Bagikan:

JAKARTA - Polda Metro Jaya membeberkan tiga modus komplotan penipu modus travel umrah PT Naila Safaah Wisata Mandiri (NSWM) yang menyebabkan puluhan jemaah terlantar. Mulai dari menjual tiket dengan harga di bawah standar yang rekomendasi Kementerian Agama hingga mengaktifkan tiket yang sudah hangus atau kadaluarsa.

"Modusnya antara lain pertama, menjual tiket lebih murah atau di bawah referensi Kementerian Agama. Ini untuk menarik jemaah agar bisa ikut dalam travel PT Naila," ujar Direktur Reserse Kriminal Umum Polda Metro Jaya Kombes Hengki Haryadi kepada wartawan, Kamis, 30 Maret.

Untuk modus kedua, para tersangka mempromosikan melalui media sosial. Tentunya, dengan menampilkan konten foto dan video berupa testimoni para jemaah yang sudah berangkat.

Kemudian, mereka juga memalsukan kode QR. Dengan kata lain, para tersangka menggunakan kode jemaah sebelumnya untuk yang akan berangkat.

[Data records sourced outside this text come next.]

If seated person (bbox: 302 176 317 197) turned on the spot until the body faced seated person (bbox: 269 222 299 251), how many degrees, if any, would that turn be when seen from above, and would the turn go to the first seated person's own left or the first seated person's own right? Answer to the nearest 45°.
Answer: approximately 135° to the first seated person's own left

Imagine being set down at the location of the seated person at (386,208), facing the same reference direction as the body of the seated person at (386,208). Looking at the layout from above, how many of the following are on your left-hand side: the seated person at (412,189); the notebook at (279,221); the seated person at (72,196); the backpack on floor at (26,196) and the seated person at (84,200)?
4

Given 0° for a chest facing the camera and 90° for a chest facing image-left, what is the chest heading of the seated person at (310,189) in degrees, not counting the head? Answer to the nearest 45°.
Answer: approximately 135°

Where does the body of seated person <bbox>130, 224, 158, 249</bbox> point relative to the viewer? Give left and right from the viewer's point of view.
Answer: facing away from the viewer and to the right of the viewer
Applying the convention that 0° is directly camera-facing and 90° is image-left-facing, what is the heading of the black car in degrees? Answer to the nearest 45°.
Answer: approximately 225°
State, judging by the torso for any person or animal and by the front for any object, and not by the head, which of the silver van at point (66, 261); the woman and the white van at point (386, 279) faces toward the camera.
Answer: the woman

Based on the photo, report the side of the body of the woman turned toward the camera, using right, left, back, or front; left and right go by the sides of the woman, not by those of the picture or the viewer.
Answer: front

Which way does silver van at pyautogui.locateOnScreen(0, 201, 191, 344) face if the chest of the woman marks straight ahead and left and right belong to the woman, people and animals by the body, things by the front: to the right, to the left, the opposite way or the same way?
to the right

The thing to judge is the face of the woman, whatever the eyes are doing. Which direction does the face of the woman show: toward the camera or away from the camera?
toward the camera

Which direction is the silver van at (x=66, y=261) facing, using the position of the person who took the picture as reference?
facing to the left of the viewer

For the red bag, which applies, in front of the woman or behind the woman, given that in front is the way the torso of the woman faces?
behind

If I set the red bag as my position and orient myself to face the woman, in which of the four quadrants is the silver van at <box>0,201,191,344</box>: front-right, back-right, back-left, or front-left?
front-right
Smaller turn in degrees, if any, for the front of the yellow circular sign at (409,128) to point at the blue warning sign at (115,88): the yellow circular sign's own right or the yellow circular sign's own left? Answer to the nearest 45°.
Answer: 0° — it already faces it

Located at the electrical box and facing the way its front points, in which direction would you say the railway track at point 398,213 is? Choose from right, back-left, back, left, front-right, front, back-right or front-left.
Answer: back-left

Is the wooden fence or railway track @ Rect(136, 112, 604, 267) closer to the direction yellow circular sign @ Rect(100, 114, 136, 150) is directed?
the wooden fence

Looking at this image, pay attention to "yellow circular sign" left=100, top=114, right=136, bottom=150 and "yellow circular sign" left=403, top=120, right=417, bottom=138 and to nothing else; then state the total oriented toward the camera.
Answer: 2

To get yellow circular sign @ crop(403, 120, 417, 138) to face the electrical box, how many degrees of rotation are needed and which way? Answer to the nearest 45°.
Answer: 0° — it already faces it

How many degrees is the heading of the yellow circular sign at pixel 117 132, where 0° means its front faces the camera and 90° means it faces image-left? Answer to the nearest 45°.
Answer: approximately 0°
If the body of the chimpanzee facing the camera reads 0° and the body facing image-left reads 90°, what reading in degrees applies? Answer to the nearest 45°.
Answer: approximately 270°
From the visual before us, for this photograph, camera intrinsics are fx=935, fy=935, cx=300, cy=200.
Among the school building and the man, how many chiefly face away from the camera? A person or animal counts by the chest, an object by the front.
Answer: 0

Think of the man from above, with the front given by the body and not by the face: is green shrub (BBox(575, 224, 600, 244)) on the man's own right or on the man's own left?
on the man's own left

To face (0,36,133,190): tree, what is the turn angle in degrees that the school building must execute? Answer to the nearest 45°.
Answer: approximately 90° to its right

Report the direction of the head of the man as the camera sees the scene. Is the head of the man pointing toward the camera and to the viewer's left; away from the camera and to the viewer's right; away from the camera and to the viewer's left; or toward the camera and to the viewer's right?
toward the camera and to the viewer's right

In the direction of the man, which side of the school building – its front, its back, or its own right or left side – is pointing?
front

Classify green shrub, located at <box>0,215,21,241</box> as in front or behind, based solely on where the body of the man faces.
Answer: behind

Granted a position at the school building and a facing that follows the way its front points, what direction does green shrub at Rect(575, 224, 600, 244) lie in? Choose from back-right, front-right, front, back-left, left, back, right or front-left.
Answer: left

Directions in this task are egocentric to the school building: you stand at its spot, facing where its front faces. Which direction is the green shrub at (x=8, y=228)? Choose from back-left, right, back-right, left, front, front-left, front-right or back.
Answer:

"Travel ini memalsukan QR Code, jadi jemaah ada barcode. Ini fatal berisi data jemaah. Ini antara foto dan kode berbeda. Ini jemaah yang sudah berangkat. Jadi kalau hilang di Arab Saudi sana susah dideteksi," ungkapnya.

Modus terakhir, mereka menjanjikan kepada calon korban dapat mengaktifkan kembali tiket yang sudah kadaluarsa. Tentunya, dengan menarik biasa tambahan.

Khusus untuk modus itu, penyidik disebut masih mendalaminya. Nantinya, semua pihak yang terlibat seperti maskapai dan lainnya akan dimintai keterangan.

"Kemudian modusnya tiket hangus itu bisa dihidupkan lagi menambah sejumlah uang Rp2,5 juta. Ini sedang diselidiki ini kok bisa, kita akan panggil pihak maskapai. Sedang kami adakan pemanggilan untuk kami dalami," kata Hengki.

Dalam rangkaian pengungkapan kasus penipuan modus travel umrah, ada tiga orang yang ditetapkan sebagai tersangka. Mereka antara lain, Mahfudz Abdullah, Halijah Amin, dan Hermansyah.

Dalam melancarkan aksinya, komplotan penipu ini menggandeng para tokoh agama. Tujuannya agar masyarakat percaya dan mau menggunakan jasa travel tersebut.

Ketiganya dijerat dengan Pasal 126 Juncto Pasal 119 A Undang-Undang Nomor 8 Tahun 2019 tentang Penyelenggaraan Ibadah Haji dan Umrah sebagaimana diubah dalam Pasal 126 UU Nomor 11 Tahun 2020 tentang Cipta Kerja dengan ancaman pidana maksimal 10 tahun penjara.